DOI-LINK: 10.1590/0074-02760180377, Alternate LINK

Title: Ascorbate Peroxidase Overexpression Protects Leishmania Braziliensis Against Trivalent Antimony Effects

Subject: Microbiology (medical)

Journal: Memórias do Instituto Oswaldo Cruz

Publisher: FapUNIFESP (SciELO)

Authors: Douglas De Souza Moreira, Mariana Vieira Xavier, Silvane Maria Fonseca Murta

Published: 2018-01-01

Everything You Need To Know

What is Leishmaniasis, and what are its different forms?

Leishmaniasis is a parasitic disease caused by protozoan parasites of the *Leishmania* genus. It's transmitted through sandfly bites and manifests in several forms, including cutaneous, mucocutaneous, and visceral leishmaniasis. The specific form depends on the infecting *Leishmania* species and the host's immune response. *Leishmania braziliensis* is often associated with cutaneous and mucocutaneous forms.
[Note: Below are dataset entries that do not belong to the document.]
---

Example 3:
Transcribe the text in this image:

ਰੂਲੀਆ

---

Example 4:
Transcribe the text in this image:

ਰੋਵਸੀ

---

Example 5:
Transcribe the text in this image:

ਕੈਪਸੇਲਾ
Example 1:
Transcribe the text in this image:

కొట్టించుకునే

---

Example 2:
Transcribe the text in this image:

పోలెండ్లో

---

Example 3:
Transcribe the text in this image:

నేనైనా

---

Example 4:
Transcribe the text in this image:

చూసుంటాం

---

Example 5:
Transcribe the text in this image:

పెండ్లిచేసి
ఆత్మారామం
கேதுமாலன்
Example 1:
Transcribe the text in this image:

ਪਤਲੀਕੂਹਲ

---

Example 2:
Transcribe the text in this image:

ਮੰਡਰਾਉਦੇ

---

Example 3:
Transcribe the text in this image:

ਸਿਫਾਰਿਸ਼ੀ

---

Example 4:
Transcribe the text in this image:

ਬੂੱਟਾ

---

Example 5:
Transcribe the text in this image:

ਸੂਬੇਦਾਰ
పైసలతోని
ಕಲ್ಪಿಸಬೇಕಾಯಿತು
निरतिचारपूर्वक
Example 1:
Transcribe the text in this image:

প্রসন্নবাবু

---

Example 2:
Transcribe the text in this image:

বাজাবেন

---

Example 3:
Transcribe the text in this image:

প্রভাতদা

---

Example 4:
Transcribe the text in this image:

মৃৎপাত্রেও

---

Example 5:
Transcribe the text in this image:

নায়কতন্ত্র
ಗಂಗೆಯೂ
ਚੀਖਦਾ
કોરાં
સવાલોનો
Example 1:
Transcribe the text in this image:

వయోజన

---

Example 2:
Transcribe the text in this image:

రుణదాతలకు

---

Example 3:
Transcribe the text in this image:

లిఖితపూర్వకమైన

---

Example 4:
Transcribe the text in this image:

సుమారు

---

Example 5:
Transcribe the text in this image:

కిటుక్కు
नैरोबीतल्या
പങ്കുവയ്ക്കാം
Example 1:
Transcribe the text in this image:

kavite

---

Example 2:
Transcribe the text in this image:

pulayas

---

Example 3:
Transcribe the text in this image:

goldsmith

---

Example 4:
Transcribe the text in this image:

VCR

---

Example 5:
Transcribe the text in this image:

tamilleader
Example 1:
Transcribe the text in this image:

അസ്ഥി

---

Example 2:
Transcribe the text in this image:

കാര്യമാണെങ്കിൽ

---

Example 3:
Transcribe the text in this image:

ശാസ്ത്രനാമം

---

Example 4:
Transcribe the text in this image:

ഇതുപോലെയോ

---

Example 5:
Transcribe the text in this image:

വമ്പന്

How does the enzyme ascorbate peroxidase (APX) contribute to drug resistance in Leishmania braziliensis?

APX, a critical enzyme in the *Leishmania* parasite, plays a key role in defending against oxidative stress. By converting hydrogen peroxide into water within the trypanothione pathway, APX protects *Leishmania braziliensis* from damage. Research has shown that overexpression of APX leads to increased antimony resistance. This is because APX helps the parasite neutralize the toxic effects of antimonial drugs, which rely on inducing oxidative stress to kill the parasite.
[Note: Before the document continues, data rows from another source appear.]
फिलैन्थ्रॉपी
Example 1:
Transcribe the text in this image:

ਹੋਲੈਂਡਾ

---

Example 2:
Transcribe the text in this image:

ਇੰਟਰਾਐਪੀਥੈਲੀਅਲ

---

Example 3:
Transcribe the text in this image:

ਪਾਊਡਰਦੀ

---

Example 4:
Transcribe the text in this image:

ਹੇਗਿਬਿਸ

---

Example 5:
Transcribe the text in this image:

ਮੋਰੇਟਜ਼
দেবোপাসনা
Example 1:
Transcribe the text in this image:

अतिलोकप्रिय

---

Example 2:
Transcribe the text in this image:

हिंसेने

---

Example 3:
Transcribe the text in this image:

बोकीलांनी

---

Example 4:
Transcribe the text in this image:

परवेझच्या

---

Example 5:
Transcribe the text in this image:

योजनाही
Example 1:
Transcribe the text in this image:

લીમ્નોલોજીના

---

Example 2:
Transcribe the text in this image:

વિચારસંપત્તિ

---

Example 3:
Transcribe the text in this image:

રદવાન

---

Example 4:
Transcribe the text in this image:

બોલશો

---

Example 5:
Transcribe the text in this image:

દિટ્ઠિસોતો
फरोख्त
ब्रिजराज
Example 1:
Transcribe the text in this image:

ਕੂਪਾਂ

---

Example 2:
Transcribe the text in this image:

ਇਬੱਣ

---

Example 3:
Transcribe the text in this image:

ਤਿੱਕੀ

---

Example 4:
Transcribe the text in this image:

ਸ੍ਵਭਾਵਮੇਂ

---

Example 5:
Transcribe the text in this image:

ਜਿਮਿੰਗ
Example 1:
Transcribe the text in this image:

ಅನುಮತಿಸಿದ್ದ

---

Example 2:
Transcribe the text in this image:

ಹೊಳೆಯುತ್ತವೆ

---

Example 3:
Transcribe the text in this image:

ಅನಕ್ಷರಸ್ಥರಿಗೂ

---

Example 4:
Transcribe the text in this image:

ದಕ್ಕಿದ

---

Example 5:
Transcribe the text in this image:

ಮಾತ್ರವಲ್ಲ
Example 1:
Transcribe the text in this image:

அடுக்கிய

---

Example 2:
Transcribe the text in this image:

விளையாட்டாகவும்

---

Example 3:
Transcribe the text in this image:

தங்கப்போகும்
What is the significance of the interaction between APX and isoniazid in the treatment of leishmaniasis?

The interaction between APX and isoniazid offers a promising avenue for combination therapies. Isoniazid, an antibacterial agent, is known to interact with APX. When combined with antimony, isoniazid enhances the antileishmanial effects. This suggests that targeting APX can increase the efficacy of existing antimonial drugs. This interaction indicates that drugs that target APX can restore the efficiency of current treatments.
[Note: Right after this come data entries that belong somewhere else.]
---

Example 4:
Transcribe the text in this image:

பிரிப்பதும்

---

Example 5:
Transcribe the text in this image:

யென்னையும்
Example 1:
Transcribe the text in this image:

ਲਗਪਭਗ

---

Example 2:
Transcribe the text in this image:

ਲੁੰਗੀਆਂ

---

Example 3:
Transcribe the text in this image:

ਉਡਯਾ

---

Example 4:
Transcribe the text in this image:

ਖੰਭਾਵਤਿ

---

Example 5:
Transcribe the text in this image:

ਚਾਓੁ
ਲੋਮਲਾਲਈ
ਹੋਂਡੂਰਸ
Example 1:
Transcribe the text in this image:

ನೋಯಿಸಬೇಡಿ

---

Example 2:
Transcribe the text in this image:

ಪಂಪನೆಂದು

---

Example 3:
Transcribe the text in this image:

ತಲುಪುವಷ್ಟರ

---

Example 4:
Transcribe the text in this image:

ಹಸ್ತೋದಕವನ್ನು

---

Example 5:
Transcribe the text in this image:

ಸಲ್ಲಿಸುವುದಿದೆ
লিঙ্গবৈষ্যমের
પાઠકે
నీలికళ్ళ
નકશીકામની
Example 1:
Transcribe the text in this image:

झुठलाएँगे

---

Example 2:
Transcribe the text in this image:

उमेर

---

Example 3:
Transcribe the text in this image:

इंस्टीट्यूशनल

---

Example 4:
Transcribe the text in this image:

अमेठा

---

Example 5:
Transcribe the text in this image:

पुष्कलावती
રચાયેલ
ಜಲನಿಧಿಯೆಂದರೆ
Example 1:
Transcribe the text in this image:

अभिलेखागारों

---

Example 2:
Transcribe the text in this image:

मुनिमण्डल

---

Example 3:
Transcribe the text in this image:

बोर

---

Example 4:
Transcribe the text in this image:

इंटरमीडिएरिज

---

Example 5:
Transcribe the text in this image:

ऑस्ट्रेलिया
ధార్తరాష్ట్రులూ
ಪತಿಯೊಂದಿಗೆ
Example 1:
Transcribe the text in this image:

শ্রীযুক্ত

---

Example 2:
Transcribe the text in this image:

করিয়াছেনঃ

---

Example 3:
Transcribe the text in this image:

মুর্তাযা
How was the role of APX in antimony resistance investigated in the study?

Researchers investigated the role of APX by genetically modifying *Leishmania braziliensis* to overexpress the APX gene. They used Western blot analysis to confirm that the modified parasites had significantly higher APX protein levels compared to the wild-type strain. The overexpression led to an eightfold increase in antimony resistance, and also showed that these APX-overexpressing clones were also more tolerant to hydrogen peroxide, thus confirming APX's role in neutralizing oxidative stress.

What are the potential implications of targeting APX for future leishmaniasis treatments?

Targeting APX offers several promising avenues for future leishmaniasis treatments. By understanding how APX functions in *Leishmania braziliensis*'s defense mechanisms, scientists can develop more effective strategies to combat the disease. This could include drugs that specifically target APX, inhibiting its activity and making the parasite more vulnerable to existing antimonial drugs. Another approach is combination therapies that exploit the interaction between APX and existing medications like isoniazid, potentially enhancing treatment efficacy and overcoming drug resistance. The discovery of APX's role opens doors for innovative treatments, particularly in regions where antimony resistance is prevalent.